Kita membiasakan diri dengan kebisingan, karena kita dipaksa untuk melakukannya. Sejak bangun tidur sampai mau tidur kembali, hidup kita terus menerus terisi kebisingan dan kebisingan. Mau tak mau, kita terpaksa membiasakan diri, dan begitulah hidup kita. Hidup yang bising.
Dan di dalam kebisingan peradaban, manusia tidak punya kesempatan untuk hening, untuk berpikir, untuk menemukan kesadaran. Dalam pikiranku, itulah tujuan besar kebisingan yang terus menerus datang dalam keseharian hidup kita. Ia memang sengaja menjauhkan manusia dari kesadaran.
Sejak bangun tidur sampai mau tidur lagi, kebisingan mendikte dan mendoktrin tentang apa yang harus kita percaya dan apa yang harus kita ingkari. Dan dalam rentetan kebisingan tanpa henti semacam itu, manusia tidak punya kesempatan untuk berpikir dan menemukan kesadaran sejati.
Apa yang kita percaya dan kita yakini? Tidak ada!
Yang kita percaya hanyalah hal-hal yang didiktekan oleh kebisingan kepada kita. Yang kita yakini hanyalah hal-hal yang didoktrinkan kebisingan kepada kita.
Kita tidak mempercayai dan meyakini apa pun, selain doktrin yang bising.
Cobalah sesekali sendirian dalam hening, lalu tanya diri sendiri:
"Apakah hal-hal yang kupercaya memang sesuatu yang ingin kupercaya, ataukah karena aku dipaksa untuk mempercayainya? Apakah hal-hal yang kuyakini memang ingin kuyakini, ataukah karena aku dipaksa meyakininya?"
Jika pertanyaan itu terlalu filosofis, mari gunakan contoh nyata yang mudah dibuktikan. Doktin pernikahan, misalnya.
Kita dipaksa percaya bahwa orang menikah akan bahagia dan lancar rezeki.
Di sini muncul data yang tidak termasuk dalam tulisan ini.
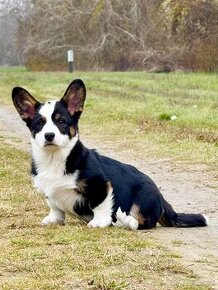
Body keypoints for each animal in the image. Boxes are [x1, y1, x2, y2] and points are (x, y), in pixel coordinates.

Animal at [11, 78, 208, 230]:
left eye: (61, 122)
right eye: (39, 123)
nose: (49, 136)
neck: (54, 159)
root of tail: (161, 198)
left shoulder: (101, 185)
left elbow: (100, 204)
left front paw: (99, 222)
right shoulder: (49, 192)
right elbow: (54, 206)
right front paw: (53, 219)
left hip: (142, 200)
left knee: (142, 223)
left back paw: (125, 221)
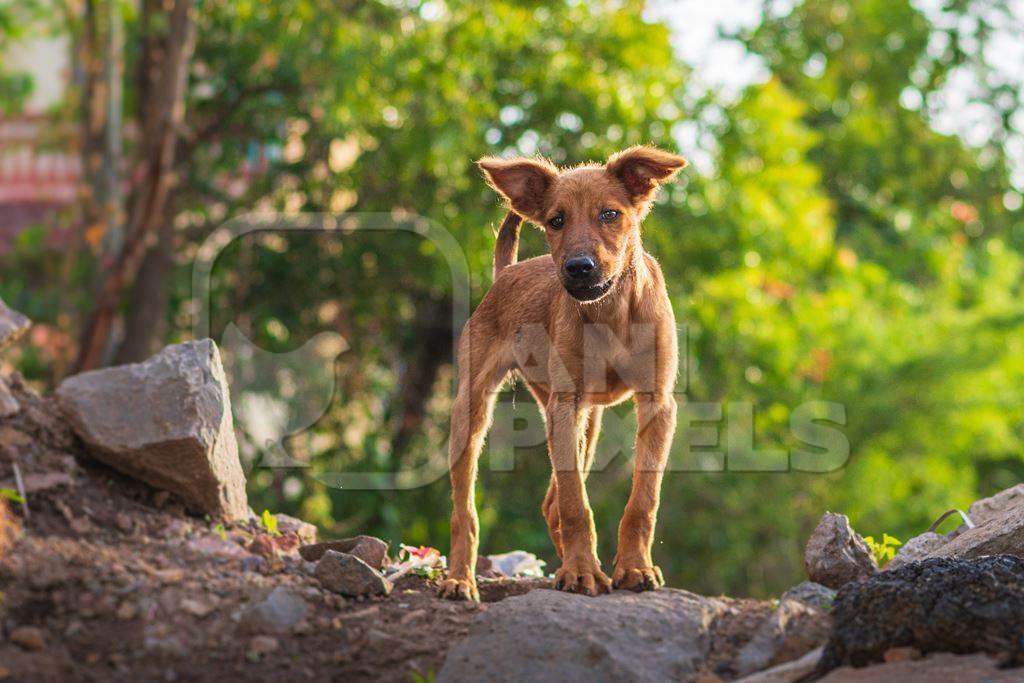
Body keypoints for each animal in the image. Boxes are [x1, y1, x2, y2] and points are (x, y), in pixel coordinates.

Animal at [436, 145, 684, 598]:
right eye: (556, 221)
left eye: (610, 214)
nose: (579, 268)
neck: (611, 312)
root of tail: (507, 273)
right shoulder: (564, 405)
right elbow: (575, 503)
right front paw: (582, 571)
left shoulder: (656, 403)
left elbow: (643, 499)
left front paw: (634, 568)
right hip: (474, 412)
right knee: (466, 511)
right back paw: (460, 578)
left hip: (587, 419)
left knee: (550, 503)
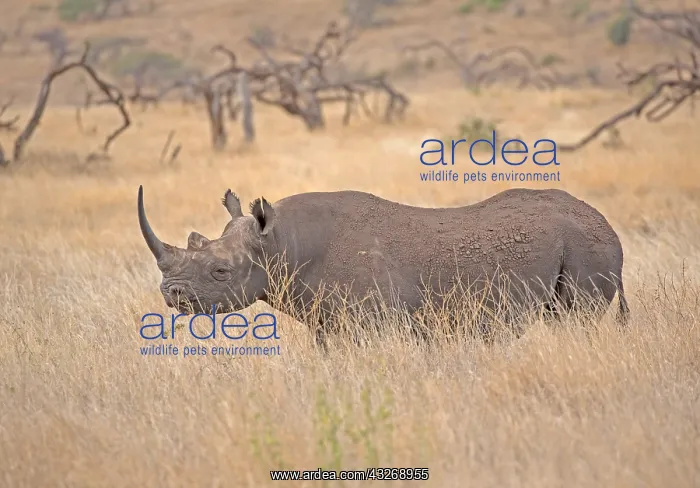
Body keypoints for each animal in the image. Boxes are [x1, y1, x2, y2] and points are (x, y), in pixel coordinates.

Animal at [137, 185, 629, 346]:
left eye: (220, 273)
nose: (171, 295)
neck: (280, 242)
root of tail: (609, 226)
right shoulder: (329, 322)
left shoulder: (373, 321)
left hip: (588, 246)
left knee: (576, 320)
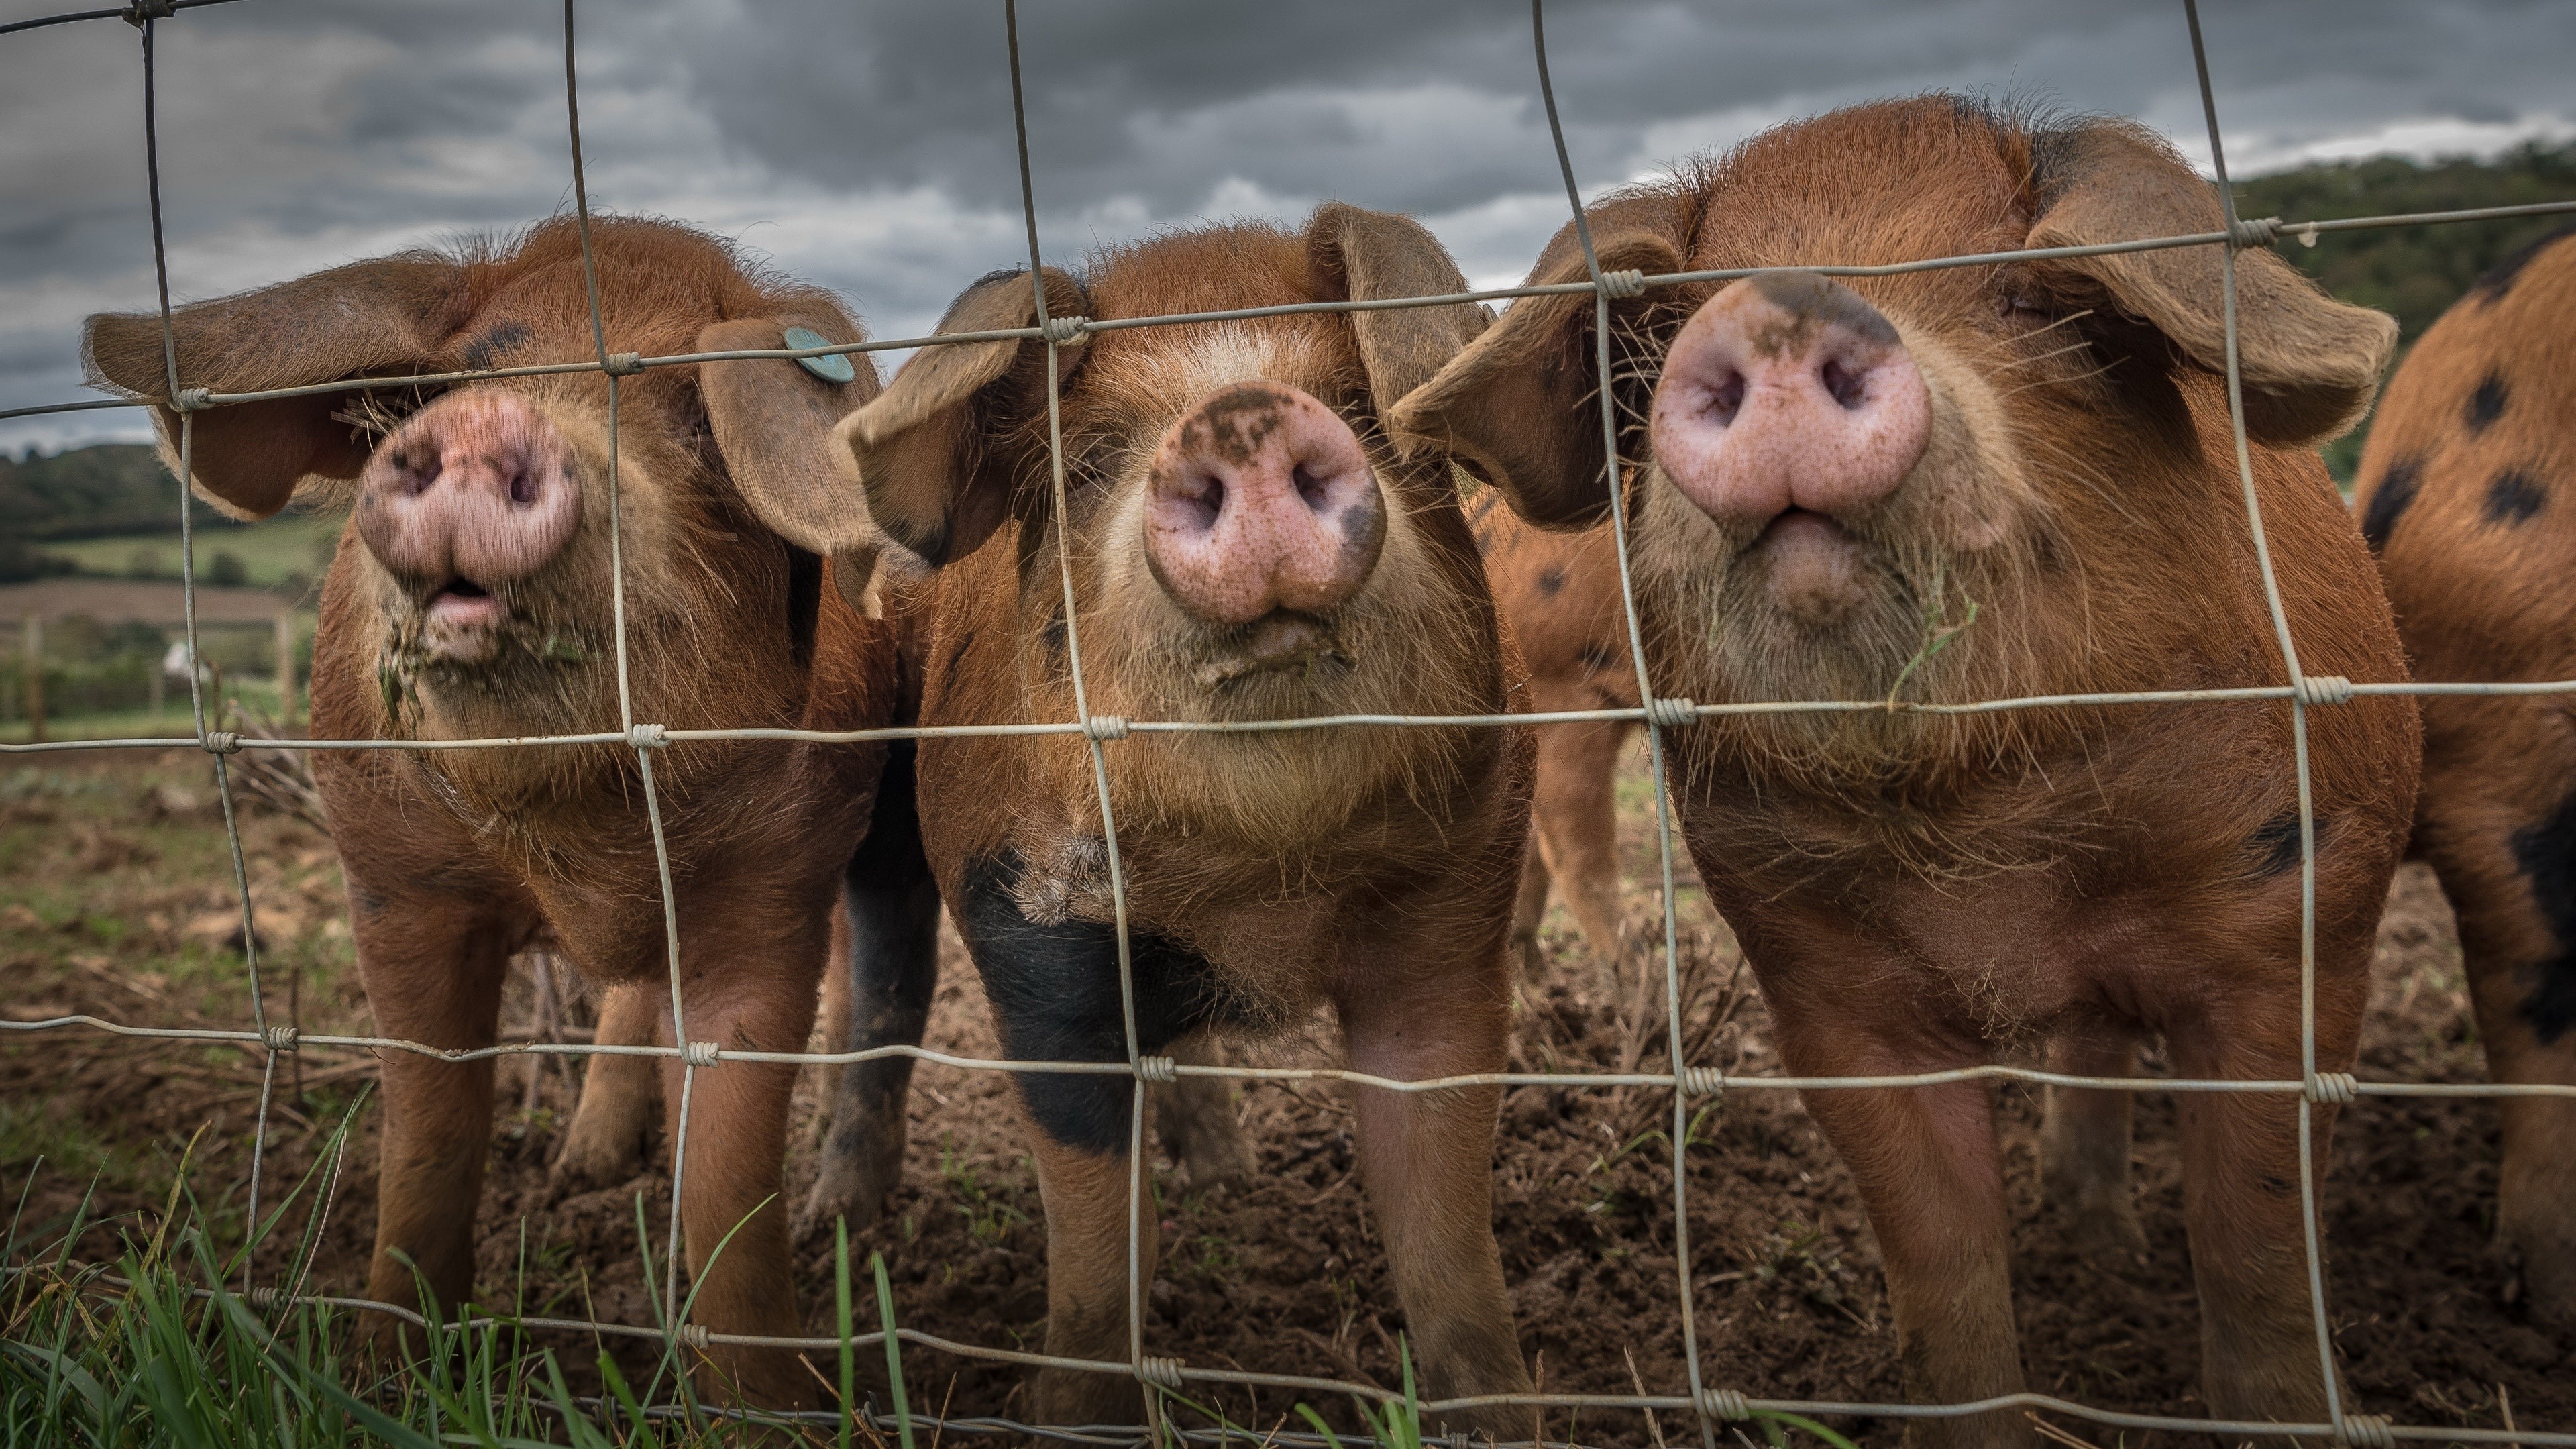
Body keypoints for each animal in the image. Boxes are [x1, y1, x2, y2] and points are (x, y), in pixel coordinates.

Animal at [84, 216, 899, 1407]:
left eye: (698, 417)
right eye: (452, 385)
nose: (484, 425)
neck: (575, 836)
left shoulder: (776, 890)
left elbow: (730, 1181)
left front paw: (783, 1413)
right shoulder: (392, 883)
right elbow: (428, 1132)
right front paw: (385, 1375)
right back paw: (583, 1162)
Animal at [825, 205, 1536, 1431]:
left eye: (1360, 411)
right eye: (1091, 459)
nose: (1242, 413)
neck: (1266, 893)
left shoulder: (1455, 926)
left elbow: (1443, 1237)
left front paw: (1494, 1417)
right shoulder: (1030, 943)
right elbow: (1095, 1249)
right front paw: (1074, 1420)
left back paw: (1222, 1174)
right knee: (883, 977)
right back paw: (834, 1224)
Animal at [1391, 99, 2421, 1446]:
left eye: (2032, 298)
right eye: (1666, 324)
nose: (1774, 311)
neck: (1986, 838)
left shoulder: (2301, 922)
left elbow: (2256, 1250)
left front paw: (2284, 1408)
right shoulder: (1825, 993)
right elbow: (1942, 1274)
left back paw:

Sekarang, mari pertanyakan: Apakah itu memang kenyataan... ataukah cuma doktrin dusta?
Itu contoh mudah yang bisa dibuktikan siapa pun, kapan pun, di mana pun. Kalau memang pernikahan menjamin bahagia, kenapa banyak pasangan bercerai? Kalau memang menikah menjamin rezeki lancar, kenapa banyak keluarga yang terjerat utang, dan anak-anak telantar? Tanya dan pikirkan!
Hidup ini begitu singkat. Dan dalam singkatnya hidup, kita dijejali kebisingan demi kebisingan hingga tak punya kesempatan untuk berpikir dan menemukan kesadaran, selain menerima mentah-mentah apa saja yang dicekokkan kepada kita.
Hidup cuma sekali, dusta berteriak berkali-kali.
*) Ditranskrip dari timeline @noffret, 20 Maret 2019.